Start
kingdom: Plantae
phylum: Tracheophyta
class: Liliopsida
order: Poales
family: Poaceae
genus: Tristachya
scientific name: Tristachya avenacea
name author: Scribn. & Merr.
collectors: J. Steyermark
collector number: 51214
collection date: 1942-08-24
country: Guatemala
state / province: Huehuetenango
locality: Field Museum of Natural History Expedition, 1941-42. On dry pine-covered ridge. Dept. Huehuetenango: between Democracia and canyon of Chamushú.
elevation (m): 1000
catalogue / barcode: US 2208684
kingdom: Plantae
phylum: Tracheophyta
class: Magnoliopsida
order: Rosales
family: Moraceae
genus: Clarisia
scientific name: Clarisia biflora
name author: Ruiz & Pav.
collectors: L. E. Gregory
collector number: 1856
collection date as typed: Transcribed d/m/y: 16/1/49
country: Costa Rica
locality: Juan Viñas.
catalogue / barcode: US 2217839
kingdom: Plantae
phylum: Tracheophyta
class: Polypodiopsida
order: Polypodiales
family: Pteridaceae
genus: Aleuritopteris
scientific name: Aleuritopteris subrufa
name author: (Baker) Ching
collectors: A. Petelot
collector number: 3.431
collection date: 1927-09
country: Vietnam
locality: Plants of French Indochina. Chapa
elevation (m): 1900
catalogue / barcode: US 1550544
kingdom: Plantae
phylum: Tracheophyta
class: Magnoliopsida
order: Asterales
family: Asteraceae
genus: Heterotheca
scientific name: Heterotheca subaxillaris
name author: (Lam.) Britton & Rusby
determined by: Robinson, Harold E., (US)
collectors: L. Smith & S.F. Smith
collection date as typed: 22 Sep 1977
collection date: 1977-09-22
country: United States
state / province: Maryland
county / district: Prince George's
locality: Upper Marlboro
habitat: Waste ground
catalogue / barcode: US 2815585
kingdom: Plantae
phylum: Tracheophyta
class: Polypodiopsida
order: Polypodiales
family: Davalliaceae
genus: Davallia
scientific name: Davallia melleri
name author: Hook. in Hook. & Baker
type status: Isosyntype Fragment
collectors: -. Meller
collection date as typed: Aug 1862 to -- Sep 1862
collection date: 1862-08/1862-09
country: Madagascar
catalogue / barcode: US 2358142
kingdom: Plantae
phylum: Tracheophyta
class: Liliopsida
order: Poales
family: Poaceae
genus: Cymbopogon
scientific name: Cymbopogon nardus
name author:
End
** What is asked **
Rewrite the stretch of the data from the line containing "genus: Aleuritopteris" through the line containing "scientific name: Davallia melleri", switching "locality" to "site" and changing nothing else.

** The completed task **
genus: Aleuritopteris
scientific name: Aleuritopteris subrufa
name author: (Baker) Ching
collectors: A. Petelot
collector number: 3.431
collection date: 1927-09
country: Vietnam
site: Plants of French Indochina. Chapa
elevation (m): 1900
catalogue / barcode: US 1550544
kingdom: Plantae
phylum: Tracheophyta
class: Magnoliopsida
order: Asterales
family: Asteraceae
genus: Heterotheca
scientific name: Heterotheca subaxillaris
name author: (Lam.) Britton & Rusby
determined by: Robinson, Harold E., (US)
collectors: L. Smith & S.F. Smith
collection date as typed: 22 Sep 1977
collection date: 1977-09-22
country: United States
state / province: Maryland
county / district: Prince George's
site: Upper Marlboro
habitat: Waste ground
catalogue / barcode: US 2815585
kingdom: Plantae
phylum: Tracheophyta
class: Polypodiopsida
order: Polypodiales
family: Davalliaceae
genus: Davallia
scientific name: Davallia melleri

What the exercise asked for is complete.